Plant stores are supposed to be fun places. They were always fun for my mom, and since I was with her, they were fun for me too. But standing in the middle of one with the intention of buying plants and planting them in my own real garden, for the first time, I was terrified. I could feel my throat closing up and my breath getting shallow. Sure, I had bought plants before, but they were for taking home and killing in my apartment. These plants were supposed to go in the ground, like serious gardening. And more than that...they were going to go in a public ground where everyone would see everything I did, know everything I was doing wrong, be much better at plants than I was, and I would be publicly shamed as a Bad Gardener. People would know me for the Plant Killer I was. 
 



 

I thought I would cavalierly reach out my hands and grab a bunch of plants and seeds and leave and it would be easy. But I was frozen.  “I don't even know what I should be choosing,” I realized, in semi-terror. San Francisco has so many subtle microclimates and is so its own zebra when it comes to planting seasons, that the usual words on seed packets and plant labels are almost meaningless here.  “Early spring?” When the hell is that, to a San Francisco plant? Also, there's the Sunset zones (we're zone 9, except for when we're not, and you have to know when that is), but then within the city there's so many little zones. Was the plot in the same zone as my house? Probably not—tomatoes invariably died in the fog, wind, chill, blight, infestations, and greyness they experienced chez moi but thrived out here, but if this weren't my zone, what zone was it?  And...“partial sun?” How partial are we talking here? —Another challenge was that I had no idea what the real profile of my new garden plot was. It was in the Marina, so it's sunny. But it was behind some four-storey-tall bay trees and a big hill, so it's shady. But it's in a large exposed area known for bearing many full-sun crops, so it's sunny. But my particular plot is right next to a great big mature tree with a broad leafy canopy, so it's shady. But there's a nipple-high old rosemary plant growing in its corner, so it's sunny.

 



 

I felt my eyes crossing in fear and my heart pounding. Something snapped in me. “You know what,” I said to myself, “I'm gonna find out what works by...trying things out and seeing what works!” I was horrified by my own suggestion. I would probably end up killing things that way, and everyone would point their fingers at me and shame me, and I would deserve it, for having caused the deaths of innocent living beings.

 



 

And then I took a deep breath and dove in.

 



 

I picked out some seeds, having no idea which ones would work best, and a few plants in pots—a parsley, a snapdragon, a calendula, a lemon balm. I bought some gloves and two trowels. Here goes.

*Problems to solve*:
[A] Answer these from the gardening piece above:
(i) Which Sunset zone does the narrator give for San Francisco?
(ii) In what part of the city is the new garden plot?
(iii) Which four plants in pots does the narrator pick out?
[B] Print the passage of the gardening piece word for word. Begin at the words "I felt my eyes" and stop after "and dove in.".

*Dataset extract*:
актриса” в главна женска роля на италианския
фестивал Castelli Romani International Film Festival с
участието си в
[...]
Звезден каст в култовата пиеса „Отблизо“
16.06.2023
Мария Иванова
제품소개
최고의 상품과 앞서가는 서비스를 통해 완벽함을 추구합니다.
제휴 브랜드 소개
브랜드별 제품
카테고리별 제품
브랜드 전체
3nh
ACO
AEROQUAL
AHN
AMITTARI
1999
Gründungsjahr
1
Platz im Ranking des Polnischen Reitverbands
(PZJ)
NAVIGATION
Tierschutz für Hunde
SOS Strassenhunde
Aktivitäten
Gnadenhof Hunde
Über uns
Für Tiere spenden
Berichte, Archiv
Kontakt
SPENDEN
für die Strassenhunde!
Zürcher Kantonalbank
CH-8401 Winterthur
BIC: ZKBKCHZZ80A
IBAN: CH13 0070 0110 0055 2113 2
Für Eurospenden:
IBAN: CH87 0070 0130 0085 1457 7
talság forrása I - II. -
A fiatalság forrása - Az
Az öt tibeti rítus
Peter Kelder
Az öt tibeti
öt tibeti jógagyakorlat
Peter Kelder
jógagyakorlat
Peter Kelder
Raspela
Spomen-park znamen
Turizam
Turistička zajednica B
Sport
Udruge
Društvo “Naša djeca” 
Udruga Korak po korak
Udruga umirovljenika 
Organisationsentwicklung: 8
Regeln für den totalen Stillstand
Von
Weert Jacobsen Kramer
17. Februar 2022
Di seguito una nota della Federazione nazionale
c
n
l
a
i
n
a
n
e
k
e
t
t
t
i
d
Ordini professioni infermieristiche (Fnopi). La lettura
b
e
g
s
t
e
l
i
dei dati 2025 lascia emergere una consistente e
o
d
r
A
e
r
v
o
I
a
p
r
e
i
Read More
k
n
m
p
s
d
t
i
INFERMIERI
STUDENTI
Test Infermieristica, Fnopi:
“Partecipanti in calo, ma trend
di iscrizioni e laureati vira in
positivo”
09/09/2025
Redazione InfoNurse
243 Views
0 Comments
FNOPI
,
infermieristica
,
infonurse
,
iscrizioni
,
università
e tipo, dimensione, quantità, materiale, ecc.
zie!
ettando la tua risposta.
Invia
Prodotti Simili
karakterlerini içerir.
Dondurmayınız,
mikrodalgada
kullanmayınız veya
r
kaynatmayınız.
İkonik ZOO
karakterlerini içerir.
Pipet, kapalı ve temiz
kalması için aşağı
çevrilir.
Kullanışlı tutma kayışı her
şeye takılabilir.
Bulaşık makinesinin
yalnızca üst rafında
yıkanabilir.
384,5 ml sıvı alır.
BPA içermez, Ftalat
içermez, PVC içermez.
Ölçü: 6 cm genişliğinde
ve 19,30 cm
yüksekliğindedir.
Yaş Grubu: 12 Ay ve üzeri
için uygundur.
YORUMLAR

*Outputs in order*:
[A]
(i) Zone 9, except when it isn't.
(ii) The Marina.
(iii) A parsley, a snapdragon, a calendula and a lemon balm.

[B]
I felt my eyes crossing in fear and my heart pounding. Something snapped in me. “You know what,” I said to myself, “I'm gonna find out what works by...trying things out and seeing what works!” I was horrified by my own suggestion. I would probably end up killing things that way, and everyone would point their fingers at me and shame me, and I would deserve it, for having caused the deaths of innocent living beings.

 



 

And then I took a deep breath and dove in.